To play devil's advocate, why have a meta-care about the race if you will not be around to witness it? It's like planning your own funeral--you'll never know how it turned out. The whole game of evolution is a greedy contest of self-interest--why approach it selflessly with concerns about "the race?"
Normally, from instance to instance, each of us ceases to exist. A new person, under an illusion of being a "continuous" person and not merely one one in a sequence of related instantaneous persons, takes the place of the old person. And so it goes, from instance to instance. An instant from any given instance, the you of that instance will not exist. So why bother planning for those instances of you (who might remember being you, but are not you) that will exist (in their respective instances)?
That you that were you when "you" began reading this, is not the you that is you now. That former you left you his memories, but he cannot experience what you are experiencing now. So, why did he bother leaving any memories for you at all? Such bothering should have been pointless from his point of view, now that he is extinct. Yes? (...Unless he were under the illusion that he would somehow still exist, rather than the more-likely scenario of merely some creature like him, i.e. you, existing in his stead and who might be under the illusion that he is the same person as the person who kindly left the memories, the physical possessions, the bank account, the bodily health, etc.)
someone with a materialistic view of the world might also see the disintegration of a given corpus as the killing of a human being. The reassembled human might be considered a different sentience with the same memories as the original, as could be easily proved by constructing not just one, but several copies of the original and interrogating each as to the perceived uniqueness of each. Each copy constructed using merely descriptive data, but not matter, transmitted from the origin and new matter already at the destination point would consider itself to be the true continuation of the original and yet this could not logically be true; moreover, because each copy constructed via this data-only method would be made of new matter that already existed at the destination, there would be no way, even in principle, of distinguishing the original from the copies.

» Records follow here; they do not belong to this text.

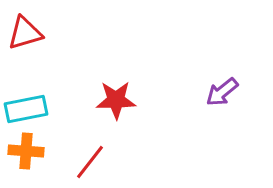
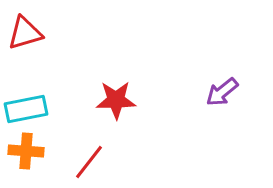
red line: moved 1 px left
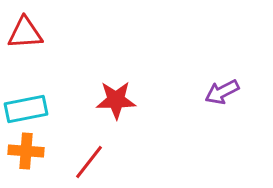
red triangle: rotated 12 degrees clockwise
purple arrow: rotated 12 degrees clockwise
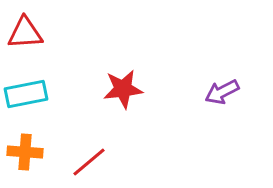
red star: moved 7 px right, 11 px up; rotated 6 degrees counterclockwise
cyan rectangle: moved 15 px up
orange cross: moved 1 px left, 1 px down
red line: rotated 12 degrees clockwise
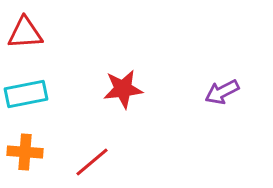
red line: moved 3 px right
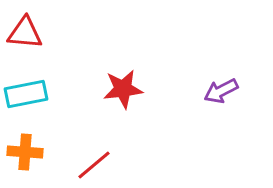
red triangle: rotated 9 degrees clockwise
purple arrow: moved 1 px left, 1 px up
red line: moved 2 px right, 3 px down
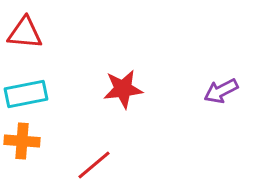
orange cross: moved 3 px left, 11 px up
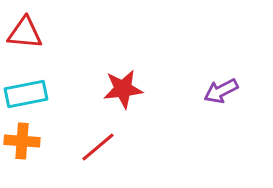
red line: moved 4 px right, 18 px up
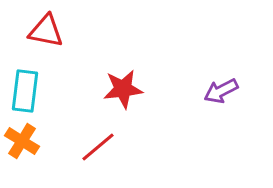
red triangle: moved 21 px right, 2 px up; rotated 6 degrees clockwise
cyan rectangle: moved 1 px left, 3 px up; rotated 72 degrees counterclockwise
orange cross: rotated 28 degrees clockwise
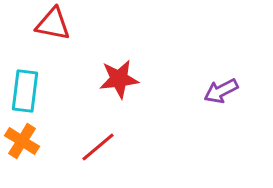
red triangle: moved 7 px right, 7 px up
red star: moved 4 px left, 10 px up
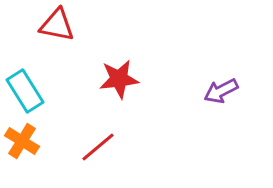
red triangle: moved 4 px right, 1 px down
cyan rectangle: rotated 39 degrees counterclockwise
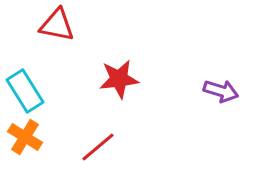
purple arrow: rotated 136 degrees counterclockwise
orange cross: moved 3 px right, 4 px up
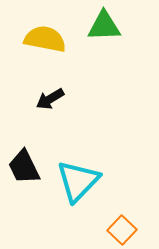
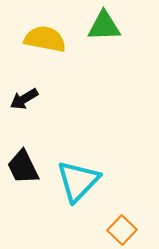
black arrow: moved 26 px left
black trapezoid: moved 1 px left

The problem of personal identity relates to change as applied to people. [...] The question is exactly why we call the old woman in 1998 the same person as that little girl in 1920.
It depends on what you define as "you". Honestly, I don't think the question is that interesting. It's like asking whether Linux 2.2.17 can be considered the same project as Linux 2.6.28. All we can say objectively is that they share a history and a name. Whether they are the same project is a subjective opinion.
The point is that -- given that you will in objective fact not exist tomorrow -- if you can find a reason to care about the impostor who tomorrow will take your place in society and pretend to be you, you should be able to apply the same reasoning to caring about your community as it might exist after you pretend to "die". That you are related to both is objectively confirmable.
In short: if you care about one, logically you should care about the other.
The "you" now shares a common history with the "you" a second ago. Other individuals do not. Your conclusion only follows if there is no objective difference between your past self and other individuals, and there clearly is.
I'm talking about the personal history an individual perceives through his memories. The history that connects the "me" of the now to the "me" of the past.
So, you would feel sensible in caring about (having altruistic feelings for) someone who could remember being you. Yes?
Would you feel sensible in caring about the future-you if (the present) you knew that he was going to have amnesia?
Me: "I'm going to drain my bank account and run wild, having a good time, because I know that tomorrow (and forever after) I won't remember having done such a dastardly thing to myself."
It's not about what _I_ feel sensible about caring about. We're talking about a hypothetical individual who cares only about versions of himself that share a common ancestor or descendant state.
If such an individual were given advanced knowledge of an irreversable amnesia, then logically he would commit acts that benefit him and cost the individual inhabiting his body in a day's time. So yes, it makes perfect sense.
But given the same circumstances, I'd behave differently, as I'm not a sociopath.